== SUPPLIED ENTRIES

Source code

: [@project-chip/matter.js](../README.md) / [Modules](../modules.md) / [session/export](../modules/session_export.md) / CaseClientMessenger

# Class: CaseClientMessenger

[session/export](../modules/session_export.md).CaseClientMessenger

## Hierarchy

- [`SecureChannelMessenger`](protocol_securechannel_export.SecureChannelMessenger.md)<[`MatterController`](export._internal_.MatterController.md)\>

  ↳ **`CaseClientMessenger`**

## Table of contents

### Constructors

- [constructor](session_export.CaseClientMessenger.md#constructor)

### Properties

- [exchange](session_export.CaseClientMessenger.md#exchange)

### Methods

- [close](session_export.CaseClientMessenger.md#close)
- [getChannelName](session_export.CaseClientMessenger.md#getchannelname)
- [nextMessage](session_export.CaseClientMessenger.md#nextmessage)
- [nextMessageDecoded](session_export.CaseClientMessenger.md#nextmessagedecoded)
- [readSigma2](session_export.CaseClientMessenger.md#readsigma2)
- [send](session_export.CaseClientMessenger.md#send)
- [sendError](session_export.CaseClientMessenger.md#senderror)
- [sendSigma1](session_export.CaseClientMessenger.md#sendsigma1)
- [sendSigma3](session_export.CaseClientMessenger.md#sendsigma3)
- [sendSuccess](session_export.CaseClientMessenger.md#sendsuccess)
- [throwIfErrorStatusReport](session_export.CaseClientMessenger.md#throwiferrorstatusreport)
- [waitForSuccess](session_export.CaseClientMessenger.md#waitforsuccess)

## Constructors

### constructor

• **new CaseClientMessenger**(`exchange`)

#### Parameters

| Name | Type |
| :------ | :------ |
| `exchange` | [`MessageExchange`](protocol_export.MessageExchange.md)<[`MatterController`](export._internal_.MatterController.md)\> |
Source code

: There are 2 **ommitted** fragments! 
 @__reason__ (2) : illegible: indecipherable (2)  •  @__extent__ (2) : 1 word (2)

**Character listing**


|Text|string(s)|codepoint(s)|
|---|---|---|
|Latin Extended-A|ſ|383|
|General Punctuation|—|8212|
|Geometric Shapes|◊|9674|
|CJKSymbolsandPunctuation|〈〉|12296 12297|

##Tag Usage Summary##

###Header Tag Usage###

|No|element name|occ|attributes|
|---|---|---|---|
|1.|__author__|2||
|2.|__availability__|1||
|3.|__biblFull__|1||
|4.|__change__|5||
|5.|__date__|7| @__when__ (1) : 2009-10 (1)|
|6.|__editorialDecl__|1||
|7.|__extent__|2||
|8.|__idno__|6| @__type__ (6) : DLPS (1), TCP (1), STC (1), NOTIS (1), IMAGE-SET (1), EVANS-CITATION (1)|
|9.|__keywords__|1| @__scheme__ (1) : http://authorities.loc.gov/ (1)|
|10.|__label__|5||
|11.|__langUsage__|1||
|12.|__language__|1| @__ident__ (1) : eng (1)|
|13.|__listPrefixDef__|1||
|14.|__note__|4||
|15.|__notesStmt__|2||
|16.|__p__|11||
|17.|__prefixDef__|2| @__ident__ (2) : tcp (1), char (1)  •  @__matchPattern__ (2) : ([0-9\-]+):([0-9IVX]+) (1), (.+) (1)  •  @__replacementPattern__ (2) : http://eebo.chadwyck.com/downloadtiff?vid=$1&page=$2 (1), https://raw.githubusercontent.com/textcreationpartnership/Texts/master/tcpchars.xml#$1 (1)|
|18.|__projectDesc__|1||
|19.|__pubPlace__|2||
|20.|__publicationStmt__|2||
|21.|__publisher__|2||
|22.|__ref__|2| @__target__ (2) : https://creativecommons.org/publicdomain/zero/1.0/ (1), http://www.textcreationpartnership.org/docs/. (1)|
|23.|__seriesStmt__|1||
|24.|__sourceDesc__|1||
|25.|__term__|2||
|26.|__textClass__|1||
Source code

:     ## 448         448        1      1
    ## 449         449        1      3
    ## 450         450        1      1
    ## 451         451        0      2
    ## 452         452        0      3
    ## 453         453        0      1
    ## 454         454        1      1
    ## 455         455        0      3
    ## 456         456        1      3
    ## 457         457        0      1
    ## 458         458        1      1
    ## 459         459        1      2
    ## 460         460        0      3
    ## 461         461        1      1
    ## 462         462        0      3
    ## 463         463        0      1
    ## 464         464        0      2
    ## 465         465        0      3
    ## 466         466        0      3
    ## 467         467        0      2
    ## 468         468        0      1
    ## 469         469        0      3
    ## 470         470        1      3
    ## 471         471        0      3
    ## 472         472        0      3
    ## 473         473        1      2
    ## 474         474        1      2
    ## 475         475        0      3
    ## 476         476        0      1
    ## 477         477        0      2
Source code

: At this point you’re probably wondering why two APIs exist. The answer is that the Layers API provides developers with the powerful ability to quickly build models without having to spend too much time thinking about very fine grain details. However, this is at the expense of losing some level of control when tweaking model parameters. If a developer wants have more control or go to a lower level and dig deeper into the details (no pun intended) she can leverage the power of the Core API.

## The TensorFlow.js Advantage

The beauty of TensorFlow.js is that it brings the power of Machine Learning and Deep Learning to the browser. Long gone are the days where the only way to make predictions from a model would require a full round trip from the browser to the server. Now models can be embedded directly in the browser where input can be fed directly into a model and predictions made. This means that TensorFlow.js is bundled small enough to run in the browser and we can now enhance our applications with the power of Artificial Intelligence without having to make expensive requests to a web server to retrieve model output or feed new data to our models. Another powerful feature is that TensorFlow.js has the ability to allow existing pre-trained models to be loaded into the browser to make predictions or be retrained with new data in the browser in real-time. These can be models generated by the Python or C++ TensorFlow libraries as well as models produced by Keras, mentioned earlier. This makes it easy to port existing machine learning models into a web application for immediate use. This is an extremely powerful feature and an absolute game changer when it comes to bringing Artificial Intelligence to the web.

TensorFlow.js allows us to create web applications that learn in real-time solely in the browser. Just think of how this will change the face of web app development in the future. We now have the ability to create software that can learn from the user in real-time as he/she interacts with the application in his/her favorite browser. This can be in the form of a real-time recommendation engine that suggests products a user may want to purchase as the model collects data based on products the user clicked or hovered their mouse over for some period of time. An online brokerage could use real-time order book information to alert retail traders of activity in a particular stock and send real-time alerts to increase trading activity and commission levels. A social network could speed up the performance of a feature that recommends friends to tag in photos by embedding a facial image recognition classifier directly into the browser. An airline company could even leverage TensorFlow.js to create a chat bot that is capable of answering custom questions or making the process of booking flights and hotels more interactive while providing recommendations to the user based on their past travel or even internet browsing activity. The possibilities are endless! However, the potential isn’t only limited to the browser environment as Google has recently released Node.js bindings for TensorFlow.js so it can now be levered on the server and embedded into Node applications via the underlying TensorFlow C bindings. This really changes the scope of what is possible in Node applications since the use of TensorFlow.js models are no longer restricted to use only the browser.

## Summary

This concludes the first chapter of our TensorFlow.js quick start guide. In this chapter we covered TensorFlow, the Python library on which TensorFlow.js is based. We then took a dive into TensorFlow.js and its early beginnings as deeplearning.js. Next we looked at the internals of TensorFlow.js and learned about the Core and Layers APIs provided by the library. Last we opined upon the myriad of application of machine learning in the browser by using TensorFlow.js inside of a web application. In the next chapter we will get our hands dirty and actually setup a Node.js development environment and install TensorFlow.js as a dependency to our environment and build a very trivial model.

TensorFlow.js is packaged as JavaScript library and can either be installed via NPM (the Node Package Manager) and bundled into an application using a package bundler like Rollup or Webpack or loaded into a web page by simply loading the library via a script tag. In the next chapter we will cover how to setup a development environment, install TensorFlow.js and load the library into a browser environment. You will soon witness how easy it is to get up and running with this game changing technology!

====

Check each line in the entries above for the string "modules", then give the number of matching lines alone.

| TASK RESULT |
2